= Job item =
Where the records below begin, start copying, and stop after the line that contains "focal_mm: 5"; reproduce every line exactly but omit pictures.

Dataset entries
..........
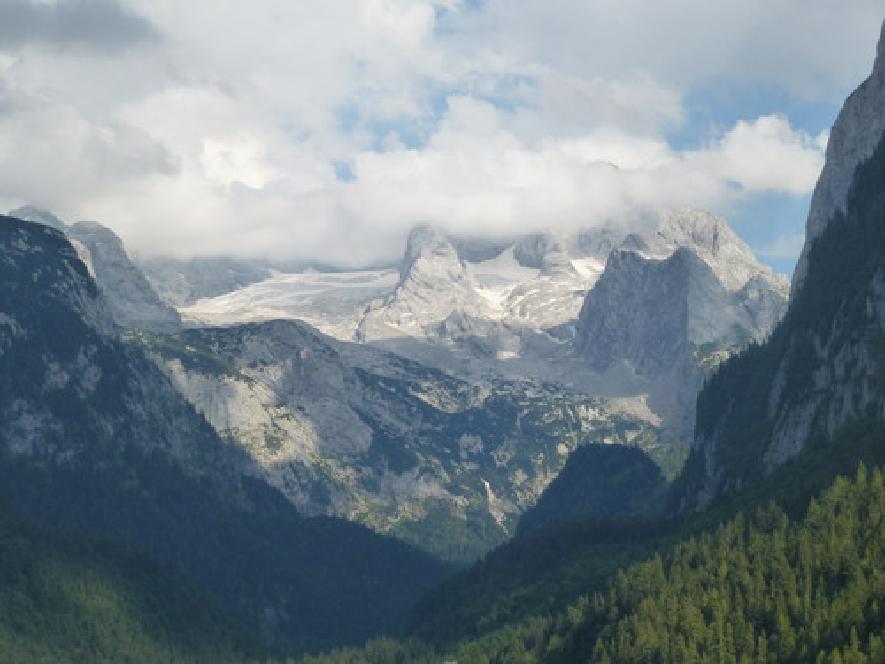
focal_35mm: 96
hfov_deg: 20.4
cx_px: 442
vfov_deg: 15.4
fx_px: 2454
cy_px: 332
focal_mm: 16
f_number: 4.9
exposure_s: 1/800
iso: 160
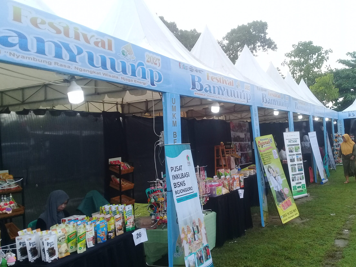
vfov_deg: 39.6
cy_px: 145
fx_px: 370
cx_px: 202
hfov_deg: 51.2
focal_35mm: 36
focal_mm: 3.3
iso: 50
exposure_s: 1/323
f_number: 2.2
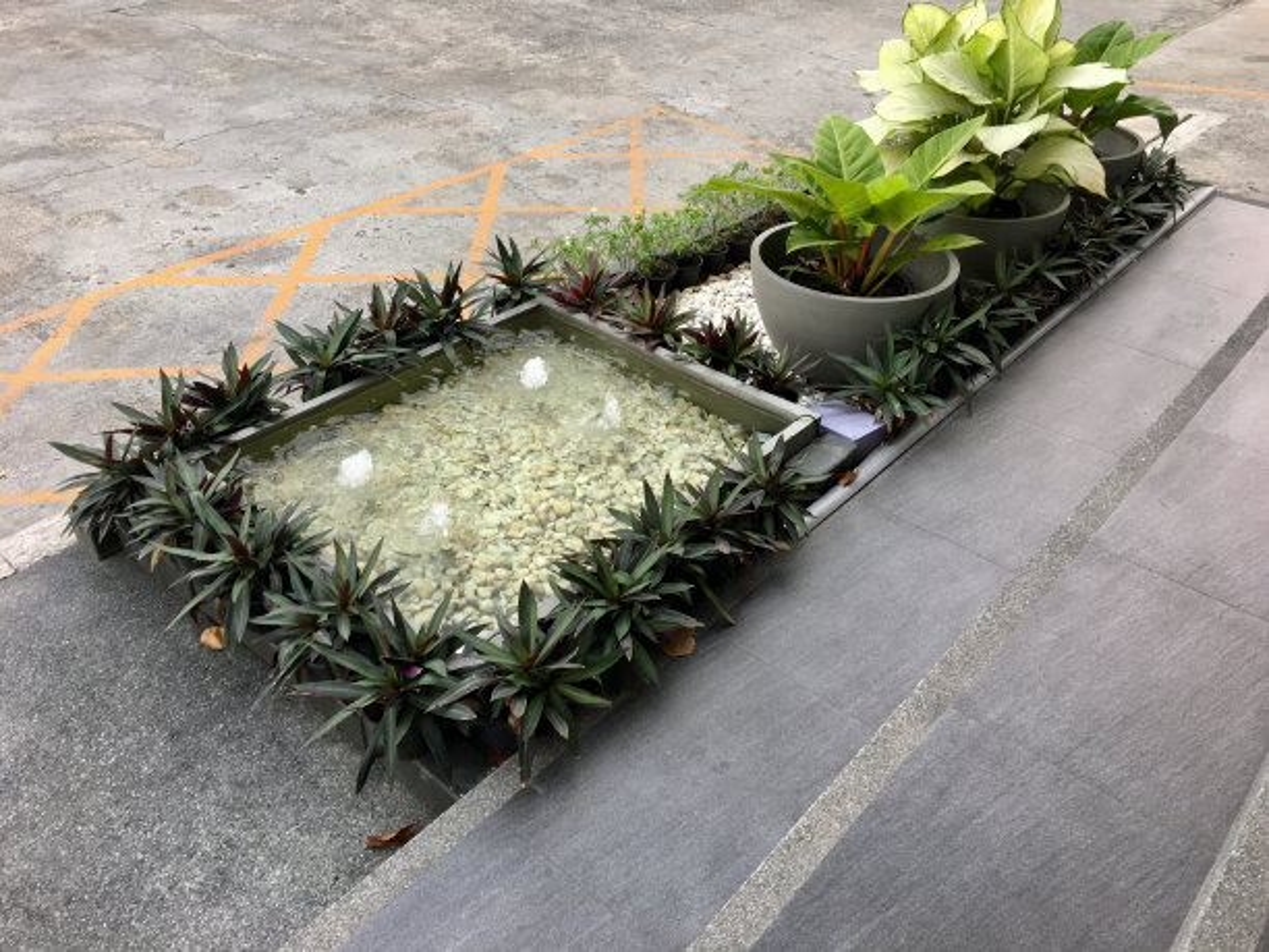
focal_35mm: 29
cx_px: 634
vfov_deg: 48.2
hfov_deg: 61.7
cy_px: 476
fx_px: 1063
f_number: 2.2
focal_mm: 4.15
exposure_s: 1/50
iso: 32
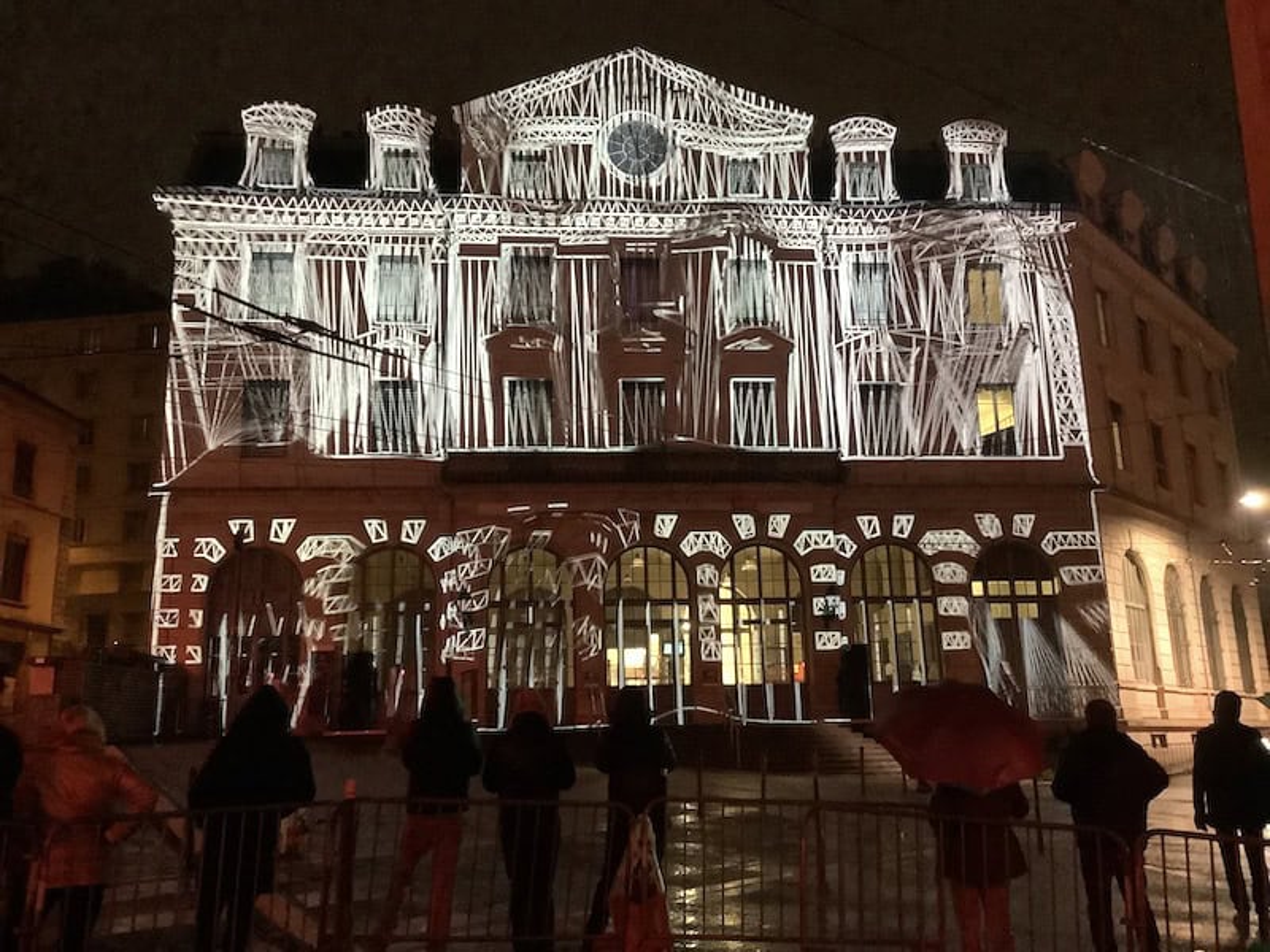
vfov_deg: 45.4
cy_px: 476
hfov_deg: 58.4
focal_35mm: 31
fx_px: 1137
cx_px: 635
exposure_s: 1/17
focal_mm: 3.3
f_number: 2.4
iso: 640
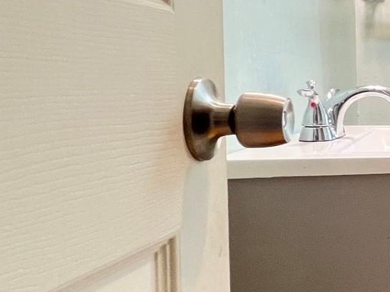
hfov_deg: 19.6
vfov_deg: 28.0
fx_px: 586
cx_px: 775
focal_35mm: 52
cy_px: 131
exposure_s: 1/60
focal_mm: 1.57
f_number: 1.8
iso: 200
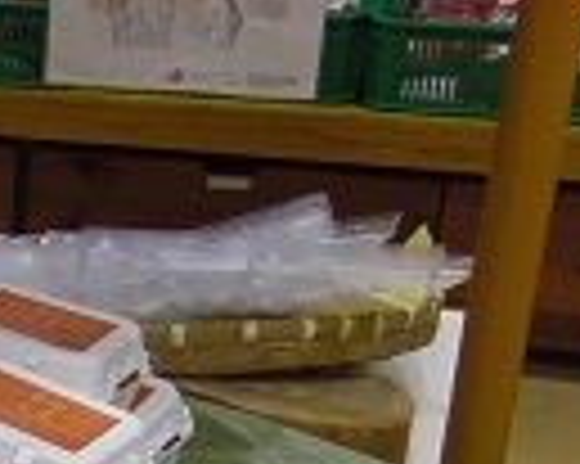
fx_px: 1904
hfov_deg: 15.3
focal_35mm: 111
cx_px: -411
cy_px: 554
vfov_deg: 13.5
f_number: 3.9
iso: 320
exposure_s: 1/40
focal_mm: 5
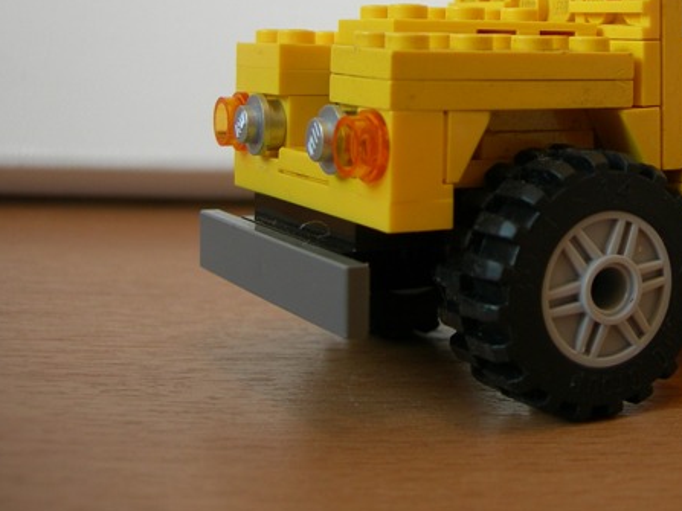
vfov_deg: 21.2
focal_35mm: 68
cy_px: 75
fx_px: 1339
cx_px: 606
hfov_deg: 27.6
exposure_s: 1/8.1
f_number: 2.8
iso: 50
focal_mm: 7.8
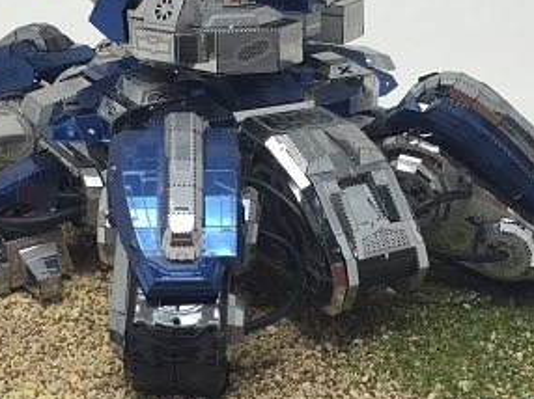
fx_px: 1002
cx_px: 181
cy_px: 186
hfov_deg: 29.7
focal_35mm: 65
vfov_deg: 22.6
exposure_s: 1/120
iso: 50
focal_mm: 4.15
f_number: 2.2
..........
= Solution to the exercise =
focal_35mm: 96
hfov_deg: 20.4
cx_px: 442
vfov_deg: 15.4
fx_px: 2454
cy_px: 332
focal_mm: 16
f_number: 4.9
exposure_s: 1/800
iso: 160
vfov_deg: 39.6
cy_px: 145
fx_px: 370
cx_px: 202
hfov_deg: 51.2
focal_35mm: 36
focal_mm: 3.3
iso: 50
exposure_s: 1/323
f_number: 2.2
focal_35mm: 29
cx_px: 634
vfov_deg: 48.2
hfov_deg: 61.7
cy_px: 476
fx_px: 1063
f_number: 2.2
focal_mm: 4.15
exposure_s: 1/50
iso: 32
vfov_deg: 45.4
cy_px: 476
hfov_deg: 58.4
focal_35mm: 31
fx_px: 1137
cx_px: 635
exposure_s: 1/17
focal_mm: 3.3
f_number: 2.4
iso: 640
hfov_deg: 19.6
vfov_deg: 28.0
fx_px: 586
cx_px: 775
focal_35mm: 52
cy_px: 131
exposure_s: 1/60
focal_mm: 1.57
f_number: 1.8
iso: 200
fx_px: 1904
hfov_deg: 15.3
focal_35mm: 111
cx_px: -411
cy_px: 554
vfov_deg: 13.5
f_number: 3.9
iso: 320
exposure_s: 1/40
focal_mm: 5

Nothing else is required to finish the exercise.